1/3 of your life is spent sleeping. That equates to about 25 years of an average human’s life. This is an important time for your body to recover and to strengthen your memory. (CNN Health).
With finals week quickly approaching,  sleep is more important than ever to ace that last test.

According to Dr. Ancoli-Israel, most adults need seven to eight hours of sleep a night. She says that “People are so busy in their everyday lives and something has to give. They give up on sleep rather than something else.”

I don’t know about you, but I certainly do not get seven to eight hours of sleep per night. This is something of concern, not only for memory and mental cognition, but also your general health.

Studies show that short-term sleep deprivation can cause you to crave foods high in carbohydrates and sugars. Therefore, lack of an appropriate amount of sleep is associated with weight gain. (WebMD).

Research also shows an increased mortality risk for those who get below the recommended amount of sleep per night. One study surprisingly found that sleep deprivation is a greater mortality risk than smoking, high blood pressure, and heart disease. (WebMD).

Which I find hard to believe, but we will let the research speak for itself unless otherwise disproven.

Sleeping also has a major impact on our mental health. Lack of sleep is associated with psychological problems, including anxiety, depression, and other mood disorders. (WebMD).

With all of the negative aspects of sleep deprivation, one would think a simple solution is to get more sleep. However, that is easier said than done if you are someone that has trouble falling asleep, or if you are one of the 60 million Americans that have reported experiencing insomnia (Neurological Disorders and Stroke).
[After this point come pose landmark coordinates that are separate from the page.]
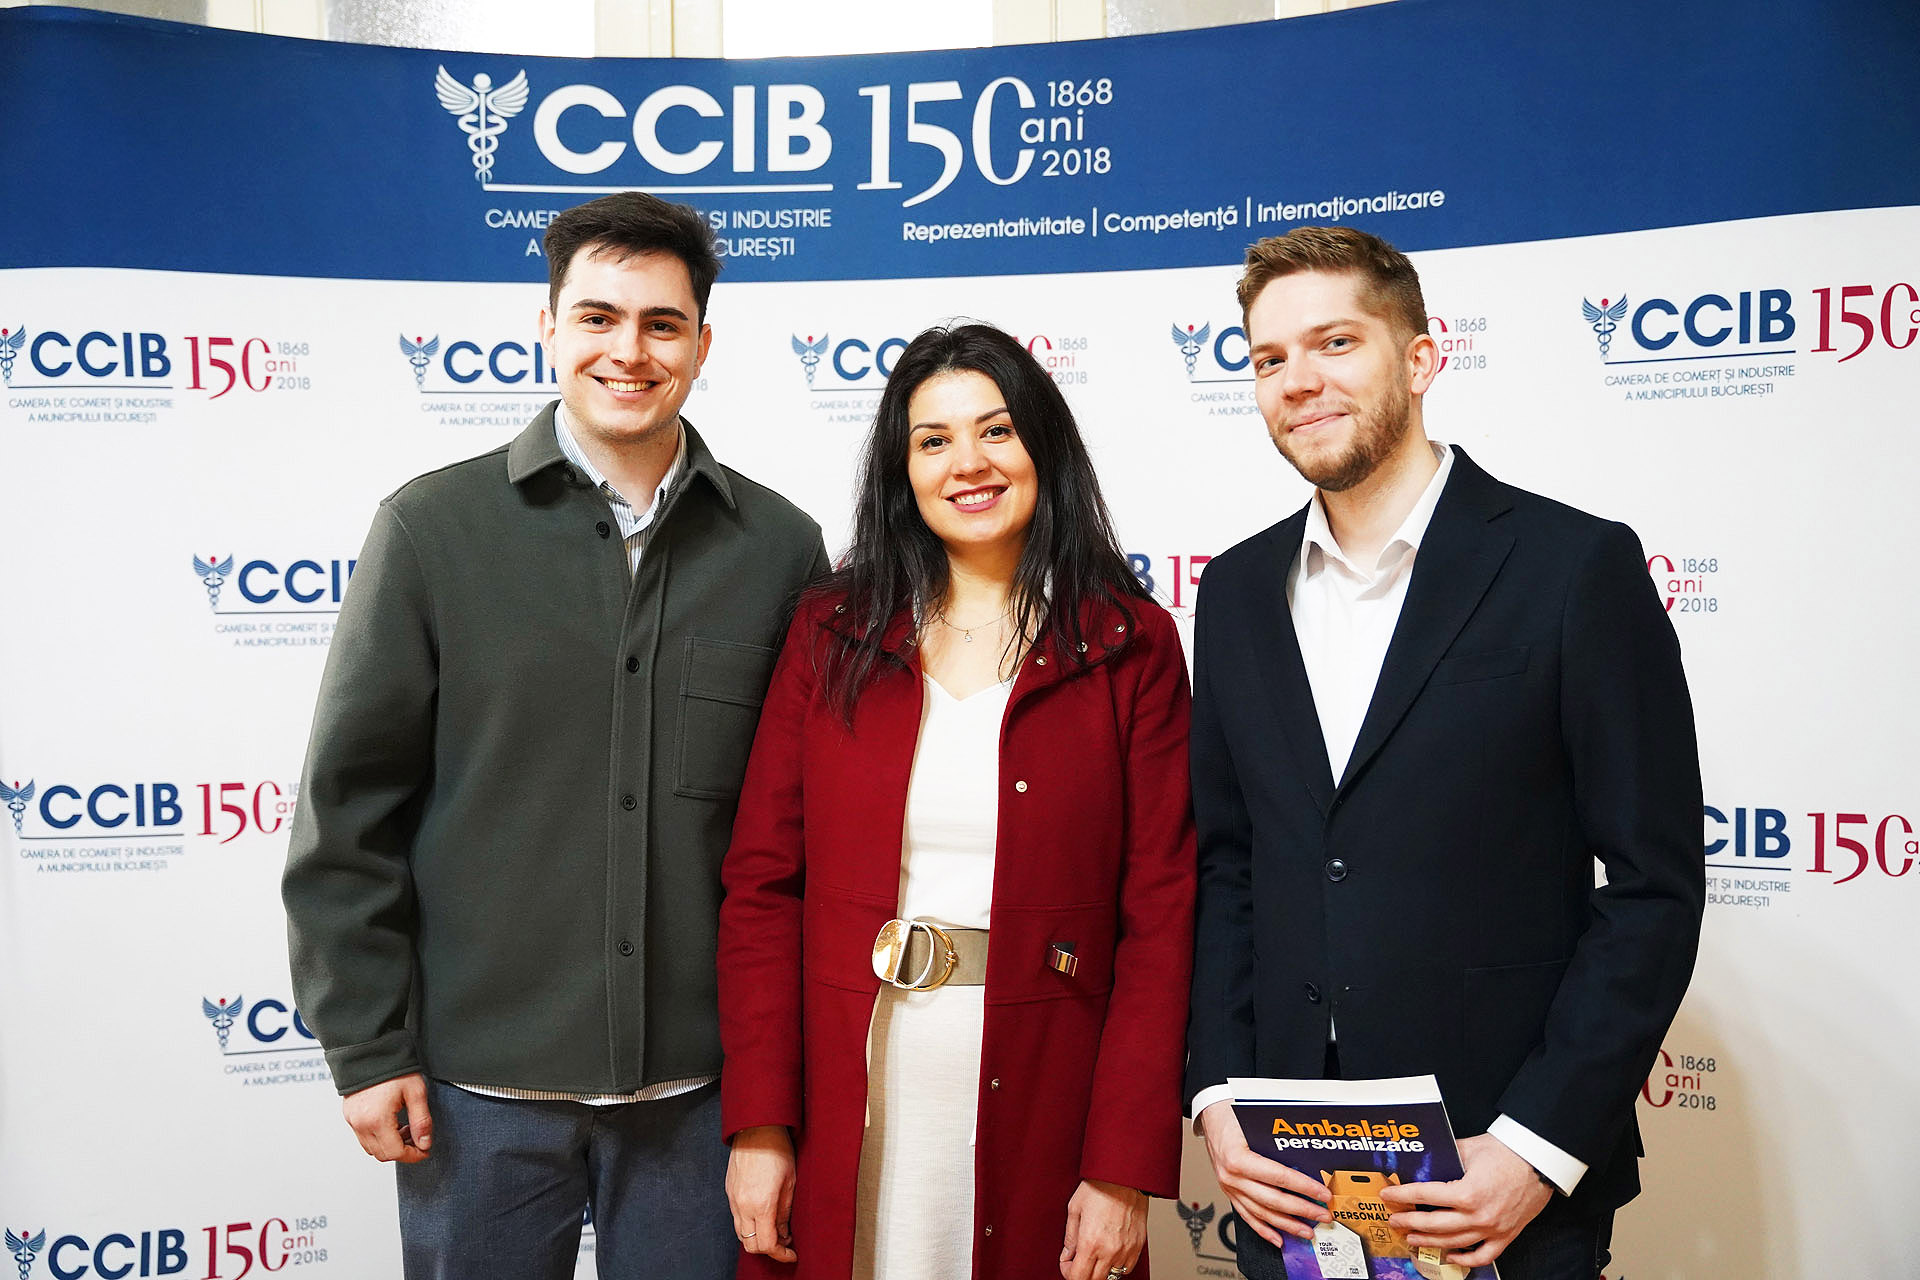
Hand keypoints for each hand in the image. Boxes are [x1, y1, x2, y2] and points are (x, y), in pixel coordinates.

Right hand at [342, 1073, 430, 1163]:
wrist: (371, 1051)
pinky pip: (363, 1137)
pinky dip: (379, 1137)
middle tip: (417, 1137)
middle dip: (403, 1150)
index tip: (425, 1150)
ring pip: (372, 1148)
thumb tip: (424, 1143)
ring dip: (390, 1145)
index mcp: (377, 1120)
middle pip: (382, 1154)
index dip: (413, 1155)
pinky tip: (392, 1122)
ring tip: (405, 1127)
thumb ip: (421, 1121)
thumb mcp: (416, 1093)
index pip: (395, 1153)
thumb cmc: (393, 1068)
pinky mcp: (349, 1115)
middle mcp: (361, 1124)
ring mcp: (352, 1120)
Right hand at [726, 1125, 797, 1263]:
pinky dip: (749, 1224)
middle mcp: (743, 1206)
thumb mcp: (790, 1182)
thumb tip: (783, 1233)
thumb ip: (785, 1212)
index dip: (780, 1254)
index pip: (767, 1245)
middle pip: (751, 1245)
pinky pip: (736, 1218)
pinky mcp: (729, 1192)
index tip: (791, 1253)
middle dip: (768, 1249)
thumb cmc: (776, 1149)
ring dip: (757, 1237)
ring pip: (741, 1234)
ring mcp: (733, 1199)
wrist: (756, 1128)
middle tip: (784, 1242)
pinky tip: (762, 1215)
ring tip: (774, 1228)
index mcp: (762, 1204)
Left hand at [1059, 1179, 1144, 1279]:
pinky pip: (1127, 1268)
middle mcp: (1109, 1251)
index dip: (1068, 1273)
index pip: (1078, 1277)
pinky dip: (1116, 1265)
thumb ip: (1070, 1237)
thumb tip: (1067, 1254)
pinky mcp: (1138, 1246)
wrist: (1125, 1176)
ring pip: (1111, 1277)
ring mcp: (1126, 1250)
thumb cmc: (1100, 1187)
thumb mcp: (1075, 1209)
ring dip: (1100, 1271)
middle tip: (1078, 1260)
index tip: (1067, 1263)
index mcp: (1090, 1243)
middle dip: (1082, 1273)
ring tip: (1095, 1255)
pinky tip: (1110, 1252)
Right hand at [1197, 1100, 1330, 1247]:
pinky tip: (1278, 1238)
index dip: (1304, 1188)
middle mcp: (1232, 1177)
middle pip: (1274, 1200)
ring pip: (1262, 1213)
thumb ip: (1278, 1142)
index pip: (1279, 1178)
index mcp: (1238, 1158)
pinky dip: (1264, 1230)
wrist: (1211, 1116)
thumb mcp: (1255, 1123)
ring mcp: (1229, 1187)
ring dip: (1287, 1225)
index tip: (1322, 1195)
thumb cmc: (1231, 1116)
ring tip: (1306, 1231)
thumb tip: (1308, 1158)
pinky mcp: (1230, 1193)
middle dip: (1302, 1210)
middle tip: (1322, 1215)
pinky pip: (1248, 1216)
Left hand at [1382, 1132, 1553, 1267]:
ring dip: (1429, 1241)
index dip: (1402, 1195)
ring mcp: (1492, 1229)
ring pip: (1454, 1242)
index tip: (1388, 1194)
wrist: (1539, 1161)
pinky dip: (1466, 1259)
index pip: (1424, 1195)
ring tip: (1412, 1237)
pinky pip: (1483, 1255)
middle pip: (1434, 1224)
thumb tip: (1424, 1159)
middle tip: (1395, 1219)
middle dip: (1409, 1222)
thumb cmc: (1506, 1152)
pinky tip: (1450, 1255)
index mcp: (1466, 1192)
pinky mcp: (1506, 1235)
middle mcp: (1478, 1215)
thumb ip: (1445, 1157)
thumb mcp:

Sleep disorders run in my family and I, personally, average about five hours of sleep per night. Therefore, I have tried lots of tricks and medicine to get to sleep. I would like to share some tips I have researched and tried to help you get to sleep.

1. Avoid exercising late at night. I am certainly guilty of this on several occasions as I am more motivated at night to hit the gym. You would think a nice exercise would tire you out and put you to sleep. However, a vigorous exercise stimulates your heart, brain, and muscles, which is the opposite of what you want to have before bedtime.

2. Don’t procrastinate doing homework or studying for a test. As a double major with a full-time job, I know how hard this is for college students. It’s easy to leave a project until the last minute, or cram for that big exam the night before.

However, I promise that it is possible with effective time management. Try making a schedule of what you have due for the month and plan out the days that you can finish those assignments or study.

3. Give your body and mind a 60-minute wind-down before sleeping. “We are assaulted by information all the time and it’s really up to us to create routines that help separate the buzzing of the brain from our sleep routines,” says Janet Kennedy, Ph.D., clinical psychologist, founder of NYC Sleep Doctor and author of The Good Sleeper: The Essential Guide to Sleep for Your Baby (and You).

Dr. Kennedy therefore recommends giving yourself an hour to relax and unwind before trying to sleep.

4. Limit your caffeine intake throughout the day. As a former caffeine addict, my new motto is, “if you don’t need it, don’t drink it,” Don’t simply drink coffee just to drink it. Have a decaf coffee if you want the taste but don’t need the energy boost.

5. Take a hot bath or shower before bed. This is a classic technique that works well for me. According to Dr. Kennedy, your body temperature drops rapidly once you get out of the shower. Which creates a sleepy feeling because your metabolic processes slow down.

6. Wear socks to sleep. According to research studies, the optimal temperature for sleep is a cool core temperature and a warm extremity temperature. That warm shower has taken care of the core temperature, and the socks are the finishing touch to create an ideal sleeping temperature.

7. Don’t go to sleep unless you are tired. This seems logical, but we have all tried to go to sleep early for a big event the next day, but it is not something you can force upon yourself.

Hopefully these tips will help you get some more sleep this finals week. Because I know we all want that extra edge on the exam, and sleeping more may be the answer. (No pun intended).